BEGIN

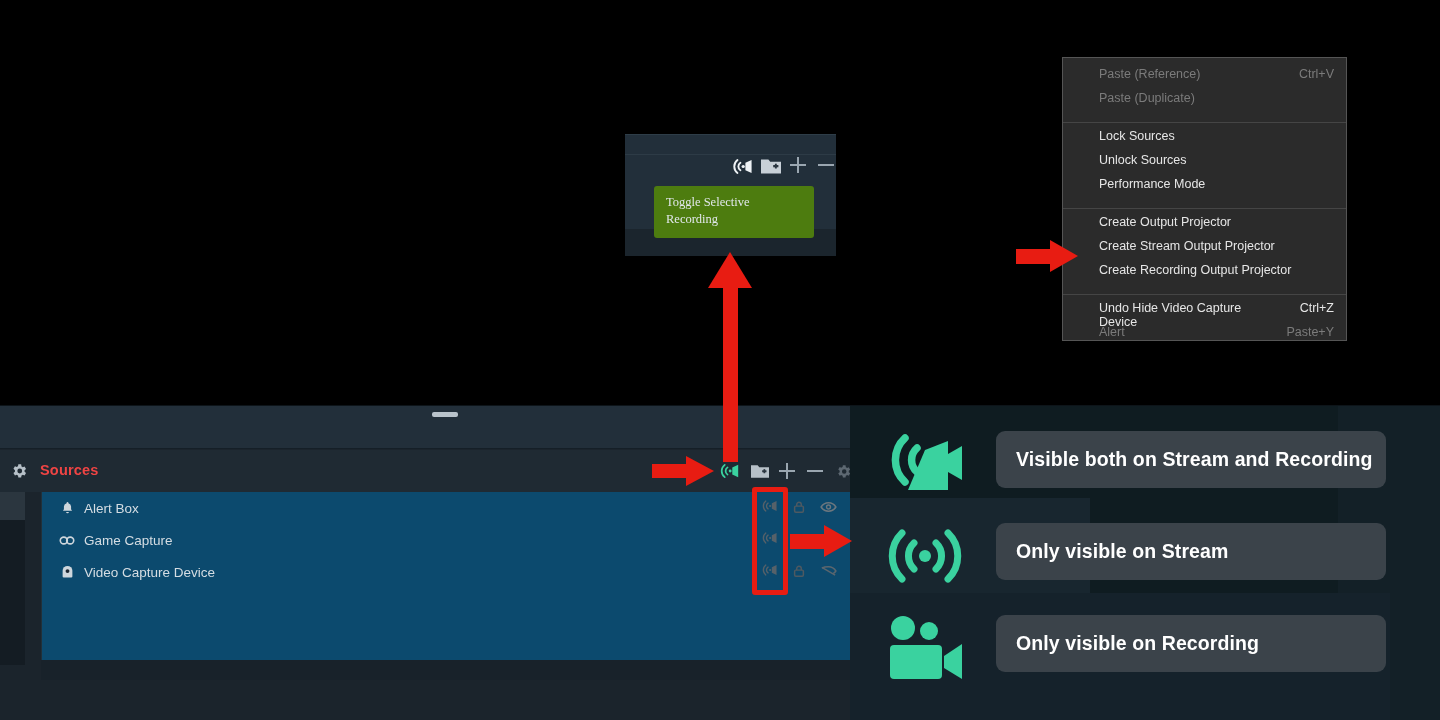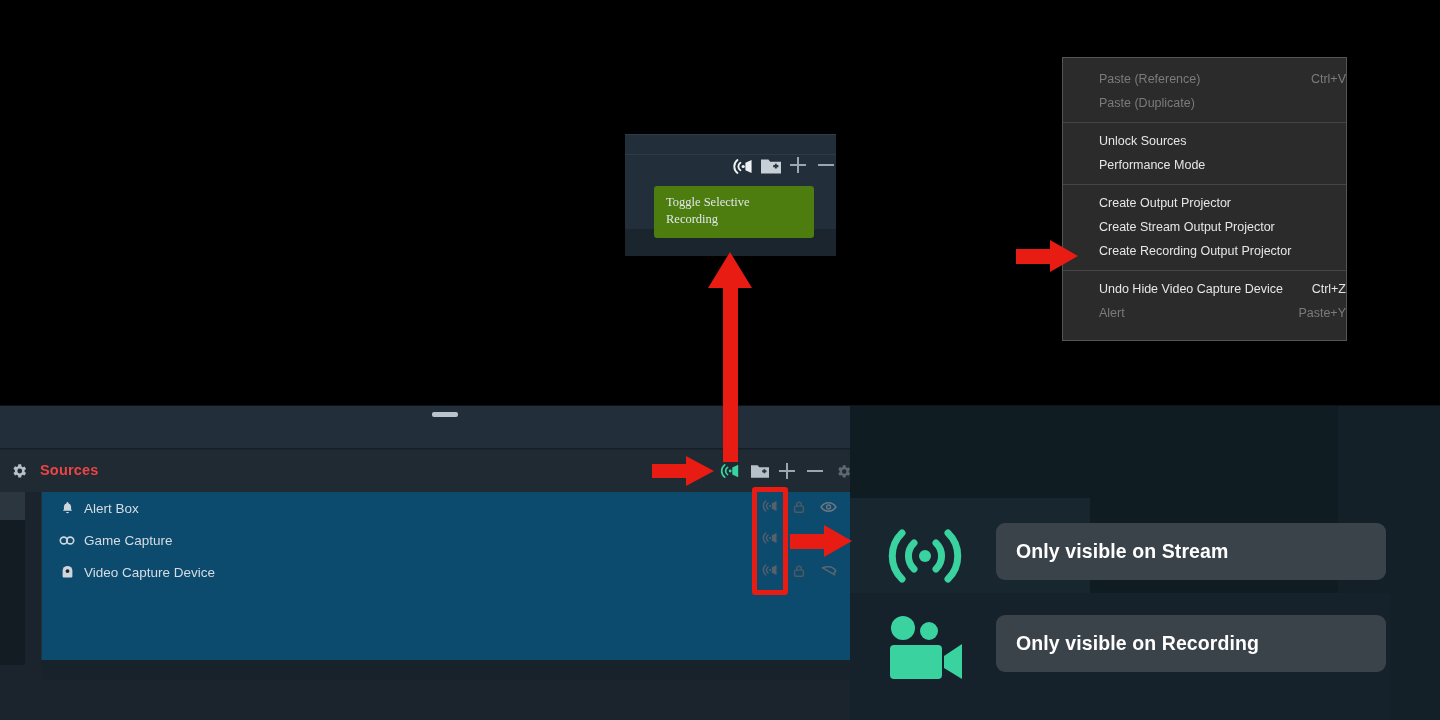--- a/index.html
+++ b/index.html
@@ -139,8 +139,8 @@
     background: #2b2b2b; border: 1px solid #555;
   }
   .ctx-item {
-    position: relative; height: 24px; display: flex; align-items: center;
-    padding-left: 36px; 
+    position: relative; height: 24px; display: flex; align-items: flex-start;
+    padding-left: 36px; padding-right: 12px;
     font-size: 12.5px; color: #e6e6e6; gap: 19px;
   }
   .ctx-item.disabled { color: #7b7b7b; }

END

**Exercise instructions:**
Read through the entries and copy every line that includes "relative".

**Response to the task:**
-    position: relative; height: 24px; display: flex; align-items: center;
+    position: relative; height: 24px; display: flex; align-items: flex-start;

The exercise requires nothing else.